Saturday, 5 September 2015

Apartment blocks





 
Once outside the second ring road complex (the Garden Ring), you leave the grand and monumental architecture of central Moscow and enter the real Russia. A sprawl of ghastly, often dilapidated apartment blocks. Many of these were constructed during the Khruschev years, the early 1960s, and are known as Khruschyovka. They are largely constructed out of prefabricated concrete. Occupants are lucky if they have 60 square metres. Every city in Russia is largely made up of these awful buildings. 

 

Surrounding infrastructure is typically in poor shape – pavements cracked, kerbs broken or non-existent, roads pot-holed – pretty much what you’d expect in a corrupt country where money that should be spent on public infrastructure is syphoned off to build luxury palaces for a few. One hundred and ten Russians control 35% of the country’s wealth - the average Russian is worse off than the average Indian. Little wonder the current wave of migrants crossing the Mediterranean head west  when they arrive in Europe, and not east.
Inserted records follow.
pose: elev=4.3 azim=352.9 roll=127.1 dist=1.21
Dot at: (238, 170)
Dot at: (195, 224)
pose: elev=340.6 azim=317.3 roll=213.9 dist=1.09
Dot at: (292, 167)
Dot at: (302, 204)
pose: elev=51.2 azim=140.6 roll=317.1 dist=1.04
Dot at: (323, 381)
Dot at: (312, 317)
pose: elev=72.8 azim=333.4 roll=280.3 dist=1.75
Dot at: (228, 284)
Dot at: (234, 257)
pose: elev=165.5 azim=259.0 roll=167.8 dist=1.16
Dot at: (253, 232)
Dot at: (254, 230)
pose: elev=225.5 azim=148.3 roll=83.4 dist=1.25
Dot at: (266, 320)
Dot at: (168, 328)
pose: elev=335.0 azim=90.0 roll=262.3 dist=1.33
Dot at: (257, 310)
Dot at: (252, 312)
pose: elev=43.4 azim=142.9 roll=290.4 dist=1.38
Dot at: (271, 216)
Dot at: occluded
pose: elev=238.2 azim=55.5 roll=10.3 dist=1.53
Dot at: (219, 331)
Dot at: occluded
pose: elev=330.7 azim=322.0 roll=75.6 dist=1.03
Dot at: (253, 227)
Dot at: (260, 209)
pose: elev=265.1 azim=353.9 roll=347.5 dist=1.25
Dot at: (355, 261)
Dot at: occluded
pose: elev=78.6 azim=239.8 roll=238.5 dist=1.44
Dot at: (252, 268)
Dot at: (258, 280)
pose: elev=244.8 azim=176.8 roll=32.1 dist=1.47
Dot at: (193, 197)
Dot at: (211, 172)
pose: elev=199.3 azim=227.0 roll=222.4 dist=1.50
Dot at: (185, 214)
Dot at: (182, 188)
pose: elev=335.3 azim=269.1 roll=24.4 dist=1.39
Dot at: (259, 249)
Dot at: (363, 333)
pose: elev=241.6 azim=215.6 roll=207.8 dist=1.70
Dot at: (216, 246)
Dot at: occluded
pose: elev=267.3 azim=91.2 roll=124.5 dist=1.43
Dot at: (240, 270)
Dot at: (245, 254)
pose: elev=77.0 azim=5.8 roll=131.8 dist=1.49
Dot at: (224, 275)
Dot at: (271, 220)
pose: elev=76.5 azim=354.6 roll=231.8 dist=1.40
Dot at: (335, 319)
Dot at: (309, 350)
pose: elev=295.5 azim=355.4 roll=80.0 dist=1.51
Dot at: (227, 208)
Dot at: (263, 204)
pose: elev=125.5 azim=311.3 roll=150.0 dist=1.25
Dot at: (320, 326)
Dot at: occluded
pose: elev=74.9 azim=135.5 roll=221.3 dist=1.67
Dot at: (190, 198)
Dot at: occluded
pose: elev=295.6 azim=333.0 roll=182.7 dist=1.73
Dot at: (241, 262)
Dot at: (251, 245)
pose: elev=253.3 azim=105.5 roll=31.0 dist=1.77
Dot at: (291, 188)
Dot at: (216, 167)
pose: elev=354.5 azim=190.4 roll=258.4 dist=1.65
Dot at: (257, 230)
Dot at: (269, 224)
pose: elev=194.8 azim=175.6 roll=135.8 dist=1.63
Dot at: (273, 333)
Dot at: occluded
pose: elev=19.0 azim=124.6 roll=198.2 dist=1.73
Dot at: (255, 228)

There are many of these metal sheds, typically along railway lines, which Muscovites use for storage and whatever.
  
There is absolutely nothing unusual about this facade. It is quite typical of where Muscovites live.

One thing that is pleasant is the amount of open space between apartment blocks, often containing kid's playgrounds. One of the gripes I have with the suburbs in Australia's cities is that there is little space to walk, other than the footpath, almost every inch being occupied by a bungalow and its fenced garden.